Er wordt geen gebruik gemaakt van moderne investeringsberekeningen
Opmerkelijk was dat bij geen enkele respondent gebruik werd gemaakt van een investeringsmodel waarbij duurzaamheid en maatschappelijke verantwoording kwantitatief worden meegenomen.
“De social return on investment ken ik wel maar we doen er niets mee. Misschien wel interessant hoor. Eigenlijk zijn onze beslissingen gewoon op gevoel gemaakt. We beslissen dan met het idee van het boeit ons niet echt wanneer we het terugverdienen”.
Conclusie
Het doel van dit onderzoek was om een inzicht te krijgen in de motivaties die een rol spelen bij investeringselecties waarbij duurzaamheid een rol kan spelen en in het gebruik van moderne investeringsmethoden in het bedrijfsleven bij deze investeringsvraagstukken.
Onder de duurzame en niet duurzame bedrijven die open stonden voor dit onderzoek bleek verrassend genoeg dat er geen gebruik gemaakt wordt van investeringsberekeningen waarbij zowel duurzaamheid als maatschappelijke verantwoording een rol spelen. Op basis van de gehouden interviews blijken er wel enkele invloedrijke randvoorwaarden van invloed te zijn bij de keuze voor een duurzame of niet duurzame investeringsvariant.
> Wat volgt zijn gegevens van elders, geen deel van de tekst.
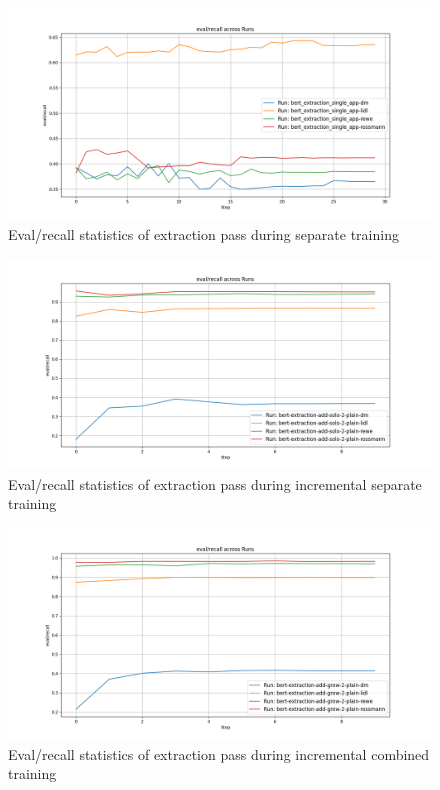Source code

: \documentclass[licencjacka,en]{pracamgr}
\begin{document}
\begin{appendices}
\begin{figure}[h]
    \centering
    \includegraphics[width=0.8\linewidth]{bachelor_images/e_ers.png}
    \caption{Eval/recall statistics of extraction pass during separate training}
    \label{fig:e_ers}
\end{figure}

\begin{figure}[h]
    \centering
    \includegraphics[width=0.8\linewidth]{bachelor_images/e_eras.png}
    \caption{Eval/recall statistics of extraction pass during incremental separate training}
    \label{fig:e_eras}
\end{figure}

\begin{figure}[h]
    \centering
    \includegraphics[width=0.8\linewidth]{bachelor_images/e_erag.png}
    \caption{Eval/recall statistics of extraction pass during incremental combined training}
    \label{fig:e_erag}
\end{figure}


\end{appendices}
\end{document}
De zes geïdentificeerde randvoorwaarden kunnen worden ingedeeld naar voorwaarden die enkel bij duurzame organisaties, niet duurzame organisaties of bij beide categorieën een rol spelen.
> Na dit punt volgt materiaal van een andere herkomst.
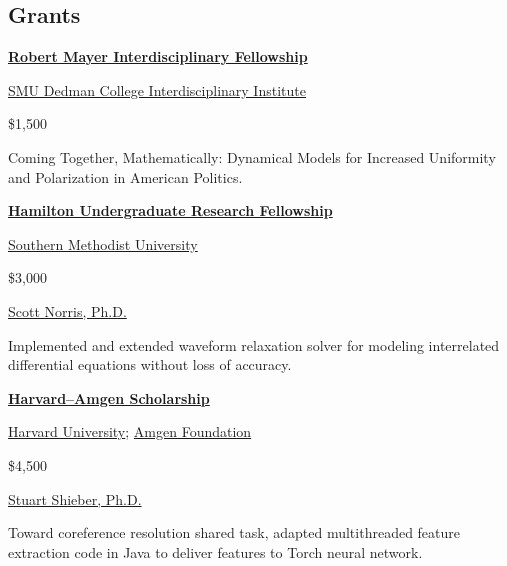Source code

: \documentclass[margin, 10pt]{res} %
\newcommand{\SMU}{\href{https://www.smu.edu/}{Southern Methodist University}}
\begin{document}
\begin{resume}

\section{Grants}

\textbf{\href{http://www.smu.edu/Dedman/DCII/Programs/Mayer}{Robert Mayer Interdisciplinary Fellowship}}
\begin{description}[nosep, labelindent=1em]
\item[Awarding body:] \href{http://www.smu.edu/Dedman/DCII}{SMU Dedman College Interdisciplinary Institute}
\item[Amount:] \$1,500
\item Coming Together, Mathematically: Dynamical Models for Increased Uniformity and Polarization in American Politics.
\end{description}

\begin{samepage}
\textbf{\href{http://www.smu.edu/Dedman/DCII/Programs/Hamilton}{Hamilton Undergraduate Research Fellowship}}
\begin{description}[nosep, labelindent=1em]
\item[Awarding body:] \SMU
\item[Amount:] \$3,000
\item[Supervisor:] \href{http://faculty.smu.edu/snorris/}{Scott Norris, Ph.D.}
\item Implemented and extended waveform relaxation solver for modeling interrelated differential equations without loss of accuracy.
\end{description}
\end{samepage}


\begin{samepage}
\textbf{\href{https://uraf.harvard.edu/amgen-scholars}{Harvard--Amgen Scholarship}}
\begin{description}[nosep, labelindent=1em]
\item[Awarding body:] \href{https://uraf.harvard.edu/home}{Harvard University}; \href{http://www.amgen.com/responsibility/amgen-foundation/}{Amgen Foundation}
\item[Amount:] \$4,500
\item[Supervisor:] \href{http://www.eecs.harvard.edu/shieber/}{Stuart Shieber, Ph.D.}
\item Toward coreference resolution shared task, adapted multithreaded feature extraction code in Java to deliver features to Torch neural network.
\end{description}
\end{samepage}



\end{resume}
\end{document}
De factor gevoel speelt enkel en rol bij duurzame bedrijven.
De factor wet- en regelgeving en speelt enkel bij niet duurzame bedrijven.
De factoren beschikbare tijd voor innovatie en duurzaamheid, netwerk, subsidies en invloed van investeerders spelen bij zowel duurzame als niet duurzame organisaties een rol.
Aanbevelingen
Op basis van deze resultaten kunnen de volgende aanbevelingen worden gedaan aan bedrijven die voor een investeringskeuze staan. Van de hiervoor geïdentificeerde factoren zijn er enkele die vanuit de organisatie zijn te beïnvloeden. Het is dus goed om hier op te sturen.
- Creëer tijd en ruimte in de organisatie om investeringsvarianten degelijk te onderzoeken.
- Maak inzichtelijk welke concrete beperkingen en mogelijkheden er worden gecreëerd voor de toekomst van de organisatie bij het aantrekken van investeerders.
- Maak gebruik van de beschikbare moderne investeringsmodellen om tot een verantwoorde investeringskeuze te komen en om eventueel gevoel of intuïtie te onderbouwen.
Het onderzoek is in de vorm van een scriptie uitgevoerd door Hjalmar van Tolie BSc onder begeleiding van Marcel van der Werf MSc., vanuit het Lectoraat Duurzaam Financieel Management van de Hanzehogeschool Groningen. Dit artikel is geschreven door Marcel van der Werf MSc.